This article was originally published on ETFTrends.com.
U.S. markets and stock ETFs surged Friday on a surprisingly upbeat jobs report that helped fueled bets the economy will rebound sooner than anticipated.
On Friday, the Invesco QQQ Trust (NASDAQ: QQQ) was up 2.1%, SPDR Dow Jones Industrial Average ETF (NYSEArca: DIA) gained 3.6%, and SPDR S&P 500 ETF (NYSEArca: SPY) rose 2.9%. Meanwhile, the Dow Jones Industrial Average briefly increased 1,000 points and the S&P 500 was trading just shy of positive return for the year.
Fueling the market rally on Friday, the Labor Department revealed nonfarm payrolls rose by 2.509 million jobs last month after a record plunge of 20.687 million in April, Reuters reports.
The unemployment rate dipped to 13.3% in May from 14.7% in April, staunching fears that the job market was at its worst state since post World War II. Economists expected an 8.3 million job loss with an unemployment rate of close to 20%, the Wall Street Journal reports.
“Today was a shocking job number and for the first time this year it was a positive shock,” Chris Zaccarelli, Chief Investment Officer of Independent Advisor Alliance, told Reuters. “At 13.3%, we are still at a higher rate than any that we hit during the financial crisis in 2007-2009, but as long as that continues to move lower, it will show that the reopening of the economy is proceeding smoothly.”
The upbeat employment report suggests that the economy is recovering faster-than-expected after the shutdown measures to contain the coronavirus pandemic sent equity markets reeling and halted the economy at its tracks.
Investors are now betting that the country will contain the spread of the coronavirus and reopen businesses in the coming months in a “V-shaped” recovery or a sharp recovery in spending and growth after a short and painful collapse in economic activity.
"Something like this builds credibility for what the stock market has been telling you,” Brian Belkin, chief investment strategist for BMO Capital Markets, told the WSJ. “There’s a massive amount of negativity among macro analysts. But the proof is in the pudding.”

* [TASK REQUIREMENTS]
In the jobs report article:
(a) By how many jobs did nonfarm payrolls rise last month?
(b) What was the unemployment rate in May?
(c) By what percentage did the SPDR S&P 500 ETF rise on Friday?
Draw every answer from the jobs report article alone.

* [EXTRACTED MATERIAL]
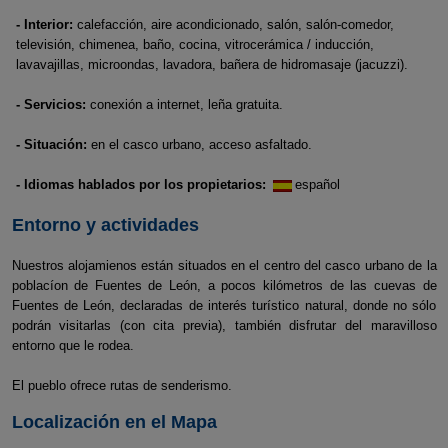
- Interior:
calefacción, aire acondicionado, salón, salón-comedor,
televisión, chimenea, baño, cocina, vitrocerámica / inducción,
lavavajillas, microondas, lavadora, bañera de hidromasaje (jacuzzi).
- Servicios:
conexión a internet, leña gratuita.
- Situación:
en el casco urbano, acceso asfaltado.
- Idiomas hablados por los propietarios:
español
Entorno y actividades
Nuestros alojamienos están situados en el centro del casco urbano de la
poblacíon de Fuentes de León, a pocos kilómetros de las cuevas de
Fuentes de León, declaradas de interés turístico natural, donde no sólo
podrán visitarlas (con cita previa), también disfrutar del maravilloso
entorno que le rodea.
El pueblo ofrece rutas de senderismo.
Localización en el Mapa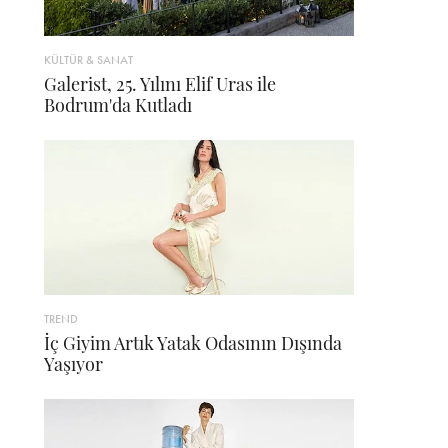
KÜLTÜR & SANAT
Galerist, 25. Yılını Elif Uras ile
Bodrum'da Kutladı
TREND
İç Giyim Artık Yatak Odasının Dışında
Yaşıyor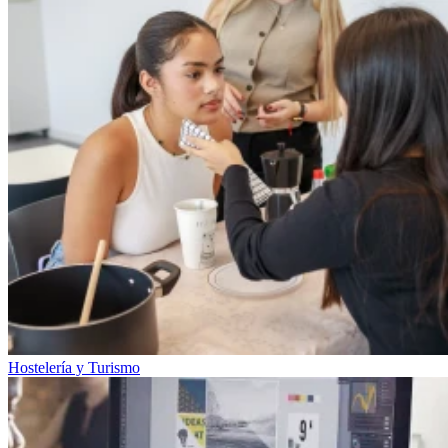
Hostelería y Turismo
==
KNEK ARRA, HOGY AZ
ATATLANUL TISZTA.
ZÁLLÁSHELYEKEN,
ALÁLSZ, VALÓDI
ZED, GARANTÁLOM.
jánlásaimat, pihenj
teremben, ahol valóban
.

* [EXERCISE OUTPUT]
(a) 2.509 million jobs
(b) 13.3%
(c) 2.9%